Judge: IT company is not responsible for cyber attack Hof van Twente

A judge has ruled that IT company Switch does not have to pay the compensation of 4 million that the Court of Twente demanded in connection with the ransomware attack in 2020. The judge believes that the municipality itself had failed and that Switch did not act negligently .

The court states that Hof van Twente itself opened the rdp port to the internet, set the easy-to-guess password ‘Welcome2020’, and had not activated two-step verification. As a result, the municipality itself would have been responsible for the ransomware attack, the judge ruled. In addition, neither the firewall rule changes nor the password change were reported to the IT company, Switch IT Solutions. The municipality itself wanted the highest management rights, which is why Switch had already warned in advance that it ‘cannot be held responsible for the consequences of the own actions of the employees of the municipality’.

The IT supplier had taken care of adequate security, according to the court, and has thereby complied with its contractual agreements.

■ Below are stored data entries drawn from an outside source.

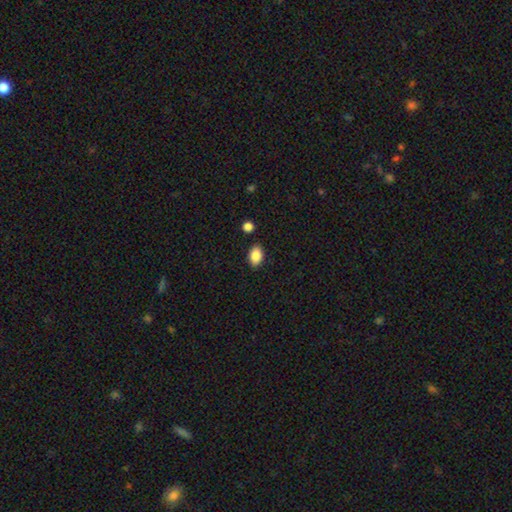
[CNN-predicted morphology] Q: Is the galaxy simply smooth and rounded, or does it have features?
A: smooth — 88%.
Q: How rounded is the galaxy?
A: in between — 88%.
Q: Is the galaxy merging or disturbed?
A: none — 86%.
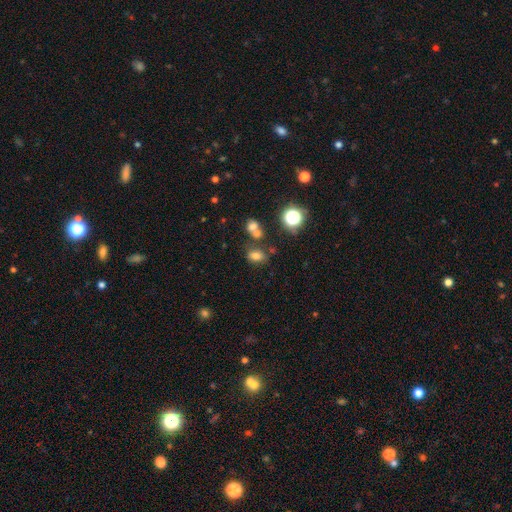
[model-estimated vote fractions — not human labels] This is likely a smooth galaxy (71%). How rounded: likely in between (69%). Merging: likely none (62%).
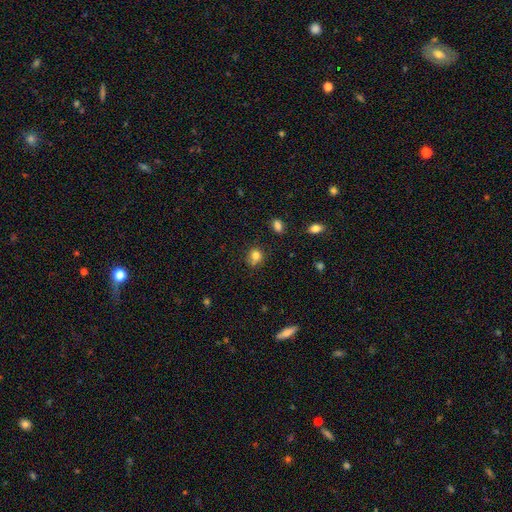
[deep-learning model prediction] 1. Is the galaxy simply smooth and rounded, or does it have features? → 80% smooth, 12% star or artifact, 8% featured or disk.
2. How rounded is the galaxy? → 75% round, 23% in between, 1% cigar-shaped.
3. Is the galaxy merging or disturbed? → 64% none, 21% minor disturbance, 10% merger, 5% major disturbance.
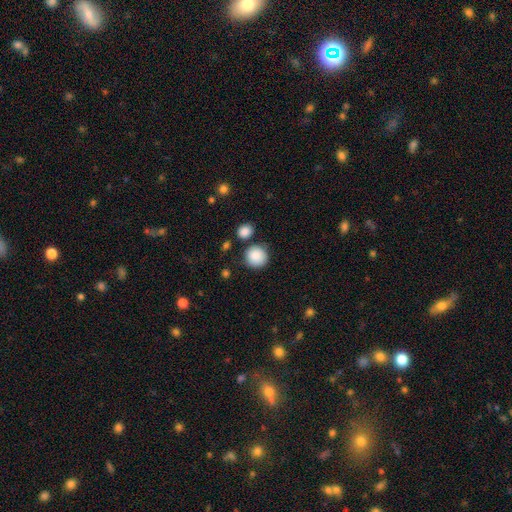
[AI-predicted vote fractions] Overall: smooth (88%). How rounded: round (92%). Merging: none (80%).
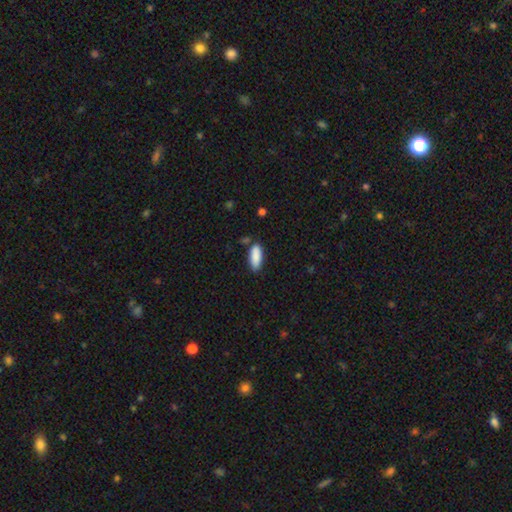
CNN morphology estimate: smooth 89%, star or artifact 6%, featured or disk 5%. Down the decision tree: how rounded — in between (75%); merging — none (76%).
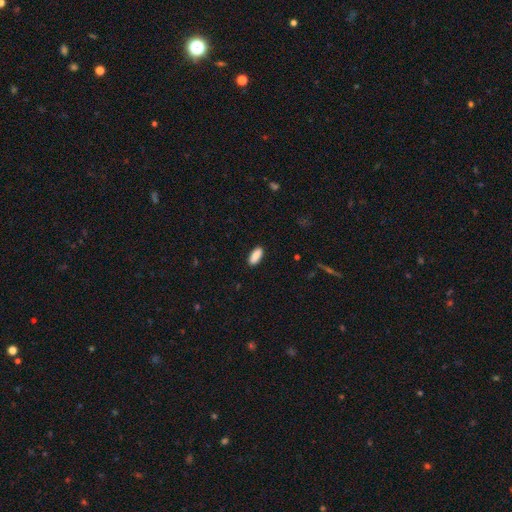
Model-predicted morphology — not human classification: smooth_or_featured: smooth (p=0.89) [alt: star or artifact p=0.06]
how_rounded: in between (p=0.81) [alt: cigar-shaped p=0.17]
merging: none (p=0.89) [alt: minor disturbance p=0.08]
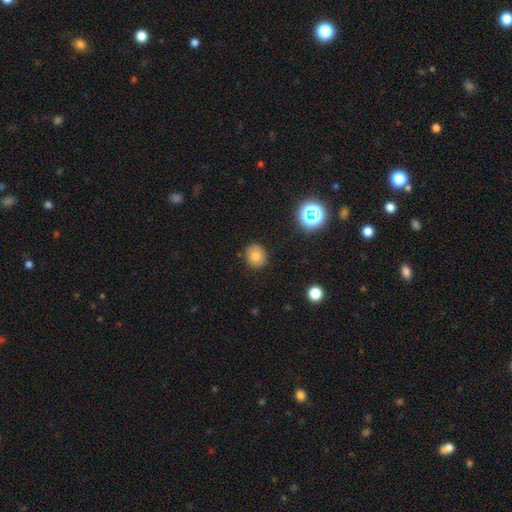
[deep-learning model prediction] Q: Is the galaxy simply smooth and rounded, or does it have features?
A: smooth — 76%.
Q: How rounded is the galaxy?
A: round — 74%.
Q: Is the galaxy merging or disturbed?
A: none — 88%.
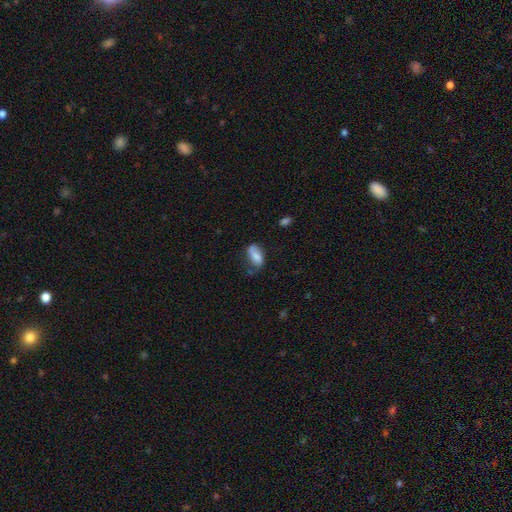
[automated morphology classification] Smooth or featured?
  - smooth: 70% *
  - featured or disk: 21%
  - star or artifact: 8%
How rounded?
  - in between: 87% *
  - cigar-shaped: 7%
  - round: 5%
Merging?
  - none: 49% *
  - minor disturbance: 31%
  - major disturbance: 12%
  - merger: 7%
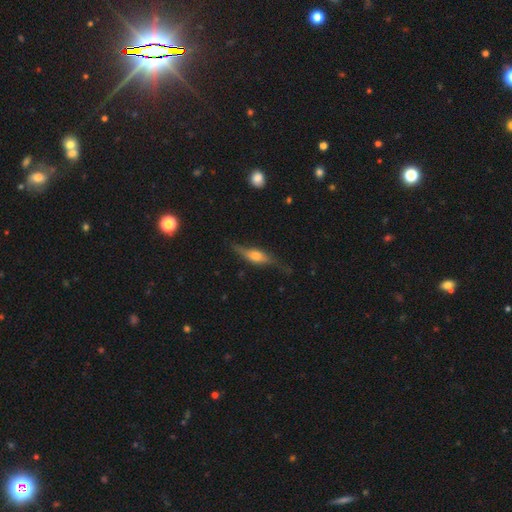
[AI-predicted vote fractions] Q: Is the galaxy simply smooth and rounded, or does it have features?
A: featured or disk — 58%.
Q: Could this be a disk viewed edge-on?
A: yes — 84%.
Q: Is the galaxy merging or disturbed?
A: none — 65%.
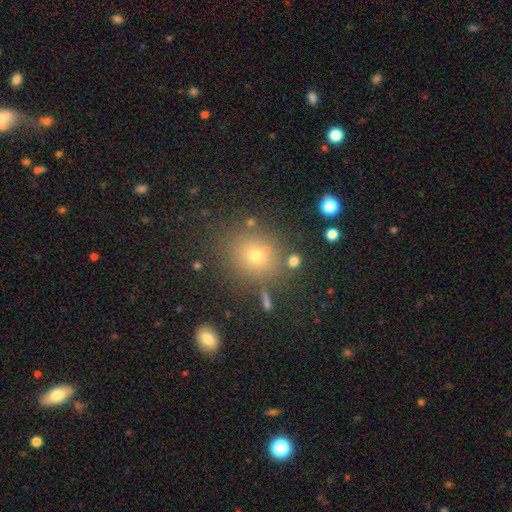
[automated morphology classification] smooth 62%, star or artifact 26%, featured or disk 11%. Down the decision tree: how rounded — round (78%); merging — none (79%).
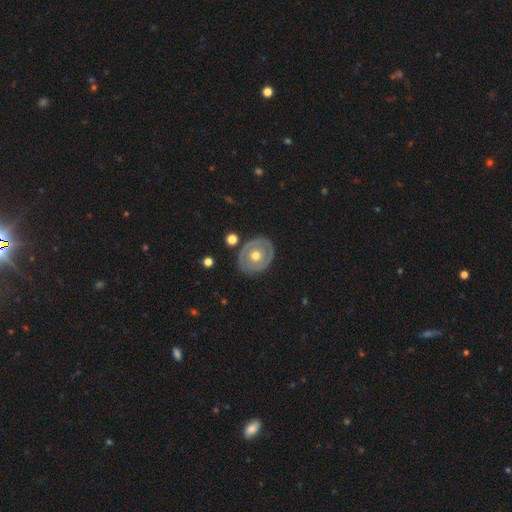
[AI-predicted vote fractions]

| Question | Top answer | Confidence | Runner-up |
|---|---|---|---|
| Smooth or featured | featured or disk | 63% | smooth (32%) |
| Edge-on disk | no | 94% | yes (6%) |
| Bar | no | 88% | weak (9%) |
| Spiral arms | no | 72% | yes (28%) |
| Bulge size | moderate | 78% | large (13%) |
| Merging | none | 81% | minor disturbance (12%) |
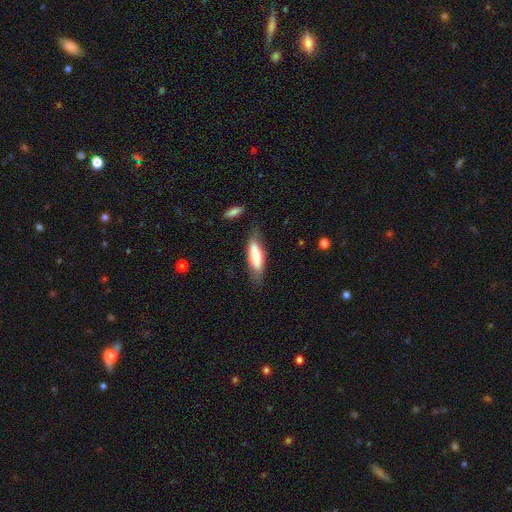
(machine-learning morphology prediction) Smooth or featured?
  - smooth: 62% *
  - featured or disk: 32%
  - star or artifact: 6%
How rounded?
  - in between: 55% *
  - cigar-shaped: 43%
  - round: 2%
Merging?
  - none: 71% *
  - minor disturbance: 20%
  - major disturbance: 6%
  - merger: 3%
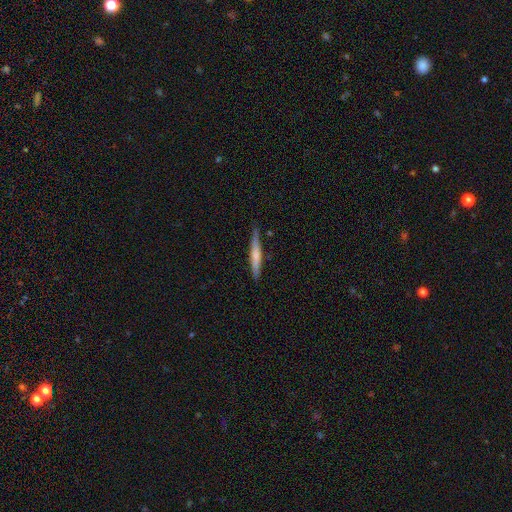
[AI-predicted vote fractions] Smooth or featured: smooth — 48% (featured or disk — 47%)
Merging: none — 87% (minor disturbance — 10%)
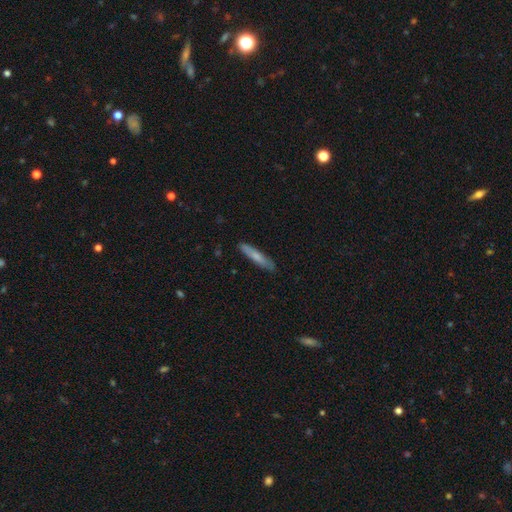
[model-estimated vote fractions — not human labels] Overall: smooth (69%). How rounded: cigar-shaped (90%). Merging: none (86%).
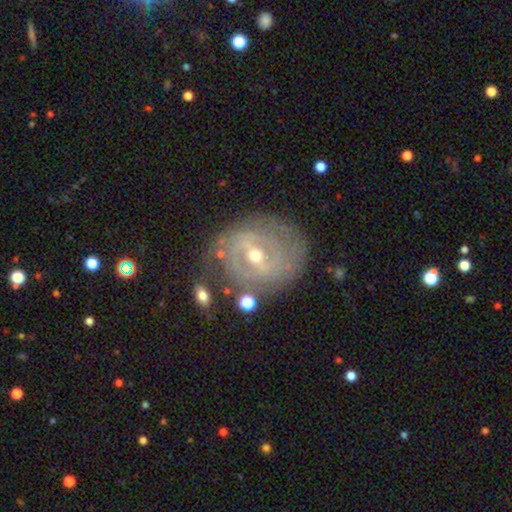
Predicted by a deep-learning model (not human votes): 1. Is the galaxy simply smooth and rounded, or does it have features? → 82% featured or disk, 12% smooth, 6% star or artifact.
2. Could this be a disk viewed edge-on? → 95% no, 5% yes.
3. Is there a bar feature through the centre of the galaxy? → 45% weak, 37% strong, 18% no.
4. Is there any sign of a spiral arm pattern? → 79% yes, 21% no.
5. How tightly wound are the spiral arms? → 67% tight, 24% medium, 9% loose.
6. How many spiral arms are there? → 40% can't tell, 36% 2, 11% 3, 5% 4, 4% 1, 3% more than 4.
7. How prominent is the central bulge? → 49% moderate, 48% small, 1% large, 1% none, 1% dominant.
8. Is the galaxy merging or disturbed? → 71% none, 18% minor disturbance, 8% major disturbance, 3% merger.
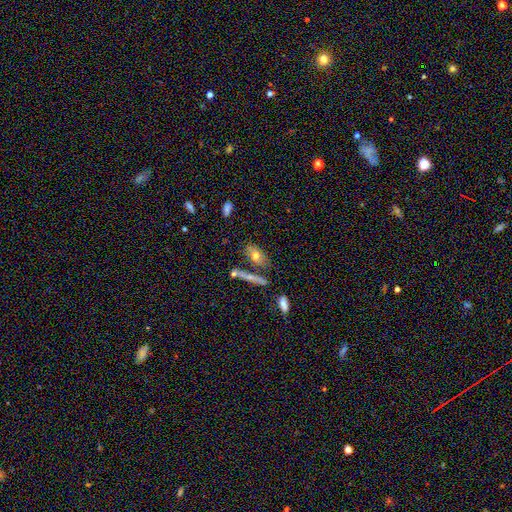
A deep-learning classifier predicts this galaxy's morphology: smooth-or-featured: smooth: 65% | featured or disk: 26% | star or artifact: 9%
  how-rounded: in between: 74% | cigar-shaped: 18% | round: 8%
  merging: none: 62% | minor disturbance: 16% | merger: 16% | major disturbance: 6%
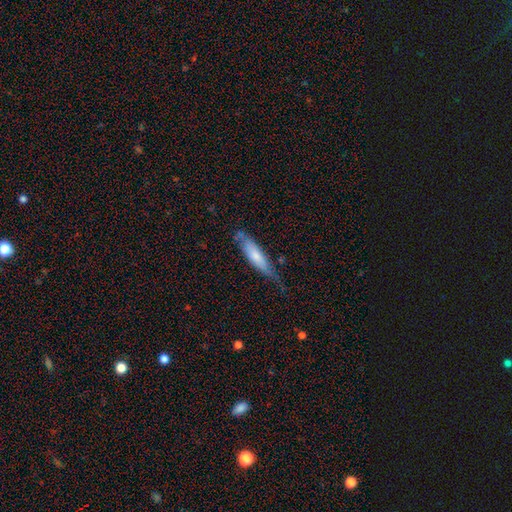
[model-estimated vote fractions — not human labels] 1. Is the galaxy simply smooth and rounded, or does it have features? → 62% smooth, 32% featured or disk, 6% star or artifact.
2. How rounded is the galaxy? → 70% cigar-shaped, 28% in between, 1% round.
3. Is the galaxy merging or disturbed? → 55% none, 32% minor disturbance, 9% major disturbance, 3% merger.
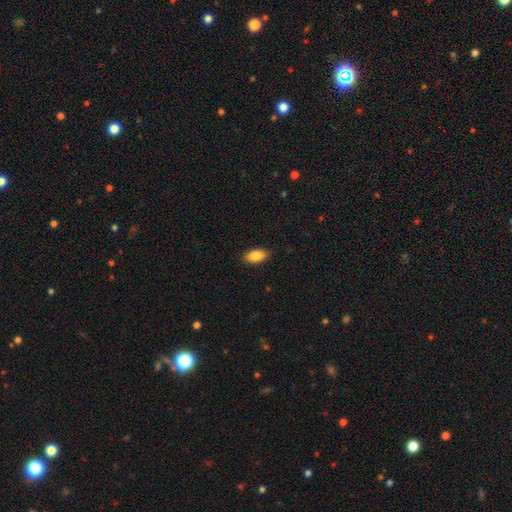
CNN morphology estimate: This is clearly a smooth galaxy (87%). How rounded: clearly in between (91%). Merging: clearly none (88%).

The contract did not explicitly state that the supplier was obliged to report security risks, but it did state that it was required to detect signals of risky situations. “It has been explicitly agreed that proactive monitoring only concerns the functioning of the servers, storage and network facilities. Unauthorized login attempts and/or a brute force attack will only be reported in functional monitoring if they affect the capacity, performance and availability of the The municipality has stated that this has been the case here, but has not substantiated it.”

In December 2020 a ransomware gang managed to gain access to the systems of the municipality via a brute force attack, which were infected with ransomware and therefore became unusable. The group then demanded 750,000 euro ransom . Hof van Twente refused to pay and, according to the municipality, it has lost its entire IT infrastructure. Court of Twente said that tens of thousands of login attempts were made on the servers of the municipality that were not noticed by Switch, and therefore demanded compensation of 4 million euros.